(Excerpt begins)
My business would start out small with the hope to expand. If the first location were successful l, I would plan on opening more locations and keep expanding from there. The ultimate goal would be to create a franchise.
The market for a business like this is enormous. I checked McDonald’s website and saw that there are more than 1,400 McDonald's restaurants in Canada employing more than 80,000 Canadians (http://www.mcdonalds.ca/ca/en/contact_us/faq.html). These restaurants are placed all throughout Canada. McDonald’s also has many, many more restaurants located worldwide but I would want to keep my business within Canada. In the beginning, the market within my reach would be fairly small and mainly restrained to the area I chose for my business. People of all types and ages would patronise my restaurant but the majority of the business would likely come from health conscious consumers between the ages of 20 – 45 who lead a busy lifestyle. With success and new restaurant locations, the size of the market I could reach would increase.
(Excerpt ends)
(Data listing begins)
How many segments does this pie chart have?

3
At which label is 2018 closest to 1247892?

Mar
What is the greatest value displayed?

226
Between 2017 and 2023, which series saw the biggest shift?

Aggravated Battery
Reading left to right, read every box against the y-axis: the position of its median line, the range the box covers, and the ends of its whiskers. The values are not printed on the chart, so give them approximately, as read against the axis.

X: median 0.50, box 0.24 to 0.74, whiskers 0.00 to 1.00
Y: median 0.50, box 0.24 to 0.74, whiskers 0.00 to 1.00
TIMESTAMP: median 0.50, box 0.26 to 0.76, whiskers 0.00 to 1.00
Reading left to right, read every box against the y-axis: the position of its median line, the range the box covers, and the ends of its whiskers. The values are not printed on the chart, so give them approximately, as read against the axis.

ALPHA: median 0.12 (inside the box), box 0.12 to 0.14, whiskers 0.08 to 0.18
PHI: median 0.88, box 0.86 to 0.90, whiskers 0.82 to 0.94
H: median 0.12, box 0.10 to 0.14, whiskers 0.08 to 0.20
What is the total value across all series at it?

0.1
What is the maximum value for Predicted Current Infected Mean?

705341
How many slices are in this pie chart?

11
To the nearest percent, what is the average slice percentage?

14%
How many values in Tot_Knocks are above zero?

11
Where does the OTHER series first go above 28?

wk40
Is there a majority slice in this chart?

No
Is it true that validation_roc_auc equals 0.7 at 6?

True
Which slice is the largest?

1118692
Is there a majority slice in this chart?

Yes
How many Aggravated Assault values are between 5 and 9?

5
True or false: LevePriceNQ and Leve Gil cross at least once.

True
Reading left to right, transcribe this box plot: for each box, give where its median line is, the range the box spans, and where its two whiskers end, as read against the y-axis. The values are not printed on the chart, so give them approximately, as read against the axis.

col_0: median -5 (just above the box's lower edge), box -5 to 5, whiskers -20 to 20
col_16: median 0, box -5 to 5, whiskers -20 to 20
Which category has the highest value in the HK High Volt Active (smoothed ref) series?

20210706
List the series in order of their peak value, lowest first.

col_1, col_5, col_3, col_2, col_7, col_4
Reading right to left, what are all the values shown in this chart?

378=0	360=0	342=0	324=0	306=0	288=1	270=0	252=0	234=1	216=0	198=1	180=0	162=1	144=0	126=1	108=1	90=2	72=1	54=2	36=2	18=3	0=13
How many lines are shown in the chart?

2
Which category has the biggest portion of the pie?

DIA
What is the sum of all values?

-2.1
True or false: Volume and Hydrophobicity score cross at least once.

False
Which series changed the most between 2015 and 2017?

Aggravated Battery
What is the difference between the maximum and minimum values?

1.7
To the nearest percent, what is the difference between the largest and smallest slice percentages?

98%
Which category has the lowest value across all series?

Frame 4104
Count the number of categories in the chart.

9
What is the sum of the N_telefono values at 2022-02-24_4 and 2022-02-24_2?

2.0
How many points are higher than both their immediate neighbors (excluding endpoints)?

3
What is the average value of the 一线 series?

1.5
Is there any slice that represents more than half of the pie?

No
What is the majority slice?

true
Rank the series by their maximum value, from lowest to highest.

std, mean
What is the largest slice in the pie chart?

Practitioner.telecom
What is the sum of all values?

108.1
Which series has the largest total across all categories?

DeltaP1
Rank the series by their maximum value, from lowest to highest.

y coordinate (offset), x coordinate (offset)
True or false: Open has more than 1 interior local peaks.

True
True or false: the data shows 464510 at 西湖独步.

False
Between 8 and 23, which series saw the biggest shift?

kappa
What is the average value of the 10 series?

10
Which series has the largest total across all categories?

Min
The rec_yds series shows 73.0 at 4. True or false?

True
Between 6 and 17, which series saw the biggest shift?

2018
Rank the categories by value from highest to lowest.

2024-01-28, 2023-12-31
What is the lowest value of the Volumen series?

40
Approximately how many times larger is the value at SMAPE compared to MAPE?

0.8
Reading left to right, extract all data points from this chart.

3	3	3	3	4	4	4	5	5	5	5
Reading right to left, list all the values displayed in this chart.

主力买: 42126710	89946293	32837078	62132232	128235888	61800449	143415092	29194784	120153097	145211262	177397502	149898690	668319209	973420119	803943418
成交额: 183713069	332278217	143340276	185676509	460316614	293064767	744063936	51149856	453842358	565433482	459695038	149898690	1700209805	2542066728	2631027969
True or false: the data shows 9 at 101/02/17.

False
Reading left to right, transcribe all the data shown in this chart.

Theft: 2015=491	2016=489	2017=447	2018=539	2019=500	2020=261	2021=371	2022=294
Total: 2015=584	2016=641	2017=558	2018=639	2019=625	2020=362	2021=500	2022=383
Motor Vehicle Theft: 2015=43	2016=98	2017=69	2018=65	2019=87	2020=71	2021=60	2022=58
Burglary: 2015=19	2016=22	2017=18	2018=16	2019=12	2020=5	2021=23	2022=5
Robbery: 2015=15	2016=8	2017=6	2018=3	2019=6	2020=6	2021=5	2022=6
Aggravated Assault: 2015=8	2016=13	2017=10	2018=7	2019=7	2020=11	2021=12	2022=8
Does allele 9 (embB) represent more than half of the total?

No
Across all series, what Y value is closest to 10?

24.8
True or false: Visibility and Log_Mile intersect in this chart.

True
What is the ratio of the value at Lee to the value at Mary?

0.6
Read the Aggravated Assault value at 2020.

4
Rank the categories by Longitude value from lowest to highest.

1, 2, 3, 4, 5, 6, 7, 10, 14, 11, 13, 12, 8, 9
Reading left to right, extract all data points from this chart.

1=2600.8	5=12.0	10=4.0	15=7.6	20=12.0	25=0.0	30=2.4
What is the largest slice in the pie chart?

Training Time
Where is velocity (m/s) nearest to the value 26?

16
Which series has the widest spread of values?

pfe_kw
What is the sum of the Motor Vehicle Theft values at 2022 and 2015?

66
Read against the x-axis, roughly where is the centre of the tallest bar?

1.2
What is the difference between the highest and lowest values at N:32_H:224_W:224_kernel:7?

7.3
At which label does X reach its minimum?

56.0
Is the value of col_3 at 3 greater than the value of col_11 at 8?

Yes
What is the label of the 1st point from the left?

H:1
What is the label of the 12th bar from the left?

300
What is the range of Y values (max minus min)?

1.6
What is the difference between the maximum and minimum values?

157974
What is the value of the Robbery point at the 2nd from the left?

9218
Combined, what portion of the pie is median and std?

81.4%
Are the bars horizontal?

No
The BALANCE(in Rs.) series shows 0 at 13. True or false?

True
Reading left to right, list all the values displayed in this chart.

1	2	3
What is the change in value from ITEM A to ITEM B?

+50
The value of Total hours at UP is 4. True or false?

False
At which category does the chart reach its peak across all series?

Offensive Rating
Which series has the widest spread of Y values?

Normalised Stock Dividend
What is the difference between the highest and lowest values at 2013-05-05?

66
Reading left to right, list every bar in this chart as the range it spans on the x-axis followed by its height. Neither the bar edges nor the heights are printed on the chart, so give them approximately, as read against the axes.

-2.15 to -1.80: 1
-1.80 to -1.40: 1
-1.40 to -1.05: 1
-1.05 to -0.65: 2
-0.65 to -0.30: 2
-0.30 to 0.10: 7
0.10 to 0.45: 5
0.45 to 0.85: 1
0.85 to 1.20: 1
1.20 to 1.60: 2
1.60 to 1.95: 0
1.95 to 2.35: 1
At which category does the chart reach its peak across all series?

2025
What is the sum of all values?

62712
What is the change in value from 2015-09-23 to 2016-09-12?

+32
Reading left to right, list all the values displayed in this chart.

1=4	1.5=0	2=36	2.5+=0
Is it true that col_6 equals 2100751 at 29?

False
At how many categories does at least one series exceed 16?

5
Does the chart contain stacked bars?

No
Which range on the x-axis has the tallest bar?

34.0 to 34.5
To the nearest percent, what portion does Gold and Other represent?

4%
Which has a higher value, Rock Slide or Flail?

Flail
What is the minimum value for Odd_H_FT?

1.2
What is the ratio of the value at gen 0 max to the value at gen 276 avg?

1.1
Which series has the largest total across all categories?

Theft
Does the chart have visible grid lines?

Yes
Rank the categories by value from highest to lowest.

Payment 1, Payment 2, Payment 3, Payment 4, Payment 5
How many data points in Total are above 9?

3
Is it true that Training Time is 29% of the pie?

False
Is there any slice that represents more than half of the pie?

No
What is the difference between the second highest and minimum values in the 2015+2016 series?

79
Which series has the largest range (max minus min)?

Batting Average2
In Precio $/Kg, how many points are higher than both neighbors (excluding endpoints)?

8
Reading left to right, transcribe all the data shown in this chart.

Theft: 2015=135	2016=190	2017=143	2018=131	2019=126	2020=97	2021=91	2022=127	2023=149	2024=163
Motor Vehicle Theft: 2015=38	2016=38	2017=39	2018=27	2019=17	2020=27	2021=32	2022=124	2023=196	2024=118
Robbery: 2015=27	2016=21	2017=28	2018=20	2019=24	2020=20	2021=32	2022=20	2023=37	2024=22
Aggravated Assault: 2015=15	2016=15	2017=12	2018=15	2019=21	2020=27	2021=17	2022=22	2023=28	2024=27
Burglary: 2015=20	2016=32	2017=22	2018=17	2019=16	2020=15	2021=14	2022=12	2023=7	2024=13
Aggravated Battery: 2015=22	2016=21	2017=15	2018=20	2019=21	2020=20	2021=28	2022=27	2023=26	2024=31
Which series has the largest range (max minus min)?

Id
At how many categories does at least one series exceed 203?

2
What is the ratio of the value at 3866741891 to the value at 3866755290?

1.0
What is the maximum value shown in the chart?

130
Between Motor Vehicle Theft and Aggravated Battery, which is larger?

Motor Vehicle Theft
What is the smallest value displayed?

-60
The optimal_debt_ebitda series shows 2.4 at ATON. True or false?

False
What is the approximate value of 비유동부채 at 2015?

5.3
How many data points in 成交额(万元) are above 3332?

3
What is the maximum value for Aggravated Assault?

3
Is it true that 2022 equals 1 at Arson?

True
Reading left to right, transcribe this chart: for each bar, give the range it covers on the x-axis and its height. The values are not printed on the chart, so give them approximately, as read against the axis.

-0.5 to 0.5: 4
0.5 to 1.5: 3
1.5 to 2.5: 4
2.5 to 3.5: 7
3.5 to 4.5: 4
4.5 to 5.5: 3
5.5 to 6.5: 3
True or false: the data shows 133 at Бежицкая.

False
(Data listing ends)
◆ Exercise directions: Reproduce word for word the part of the business plan excerpt that starts at "The market for" and stops after "reach would increase.".

◆ Exercise solution:
The market for a business like this is enormous. I checked McDonald’s website and saw that there are more than 1,400 McDonald's restaurants in Canada employing more than 80,000 Canadians (http://www.mcdonalds.ca/ca/en/contact_us/faq.html). These restaurants are placed all throughout Canada. McDonald’s also has many, many more restaurants located worldwide but I would want to keep my business within Canada. In the beginning, the market within my reach would be fairly small and mainly restrained to the area I chose for my business. People of all types and ages would patronise my restaurant but the majority of the business would likely come from health conscious consumers between the ages of 20 – 45 who lead a busy lifestyle. With success and new restaurant locations, the size of the market I could reach would increase.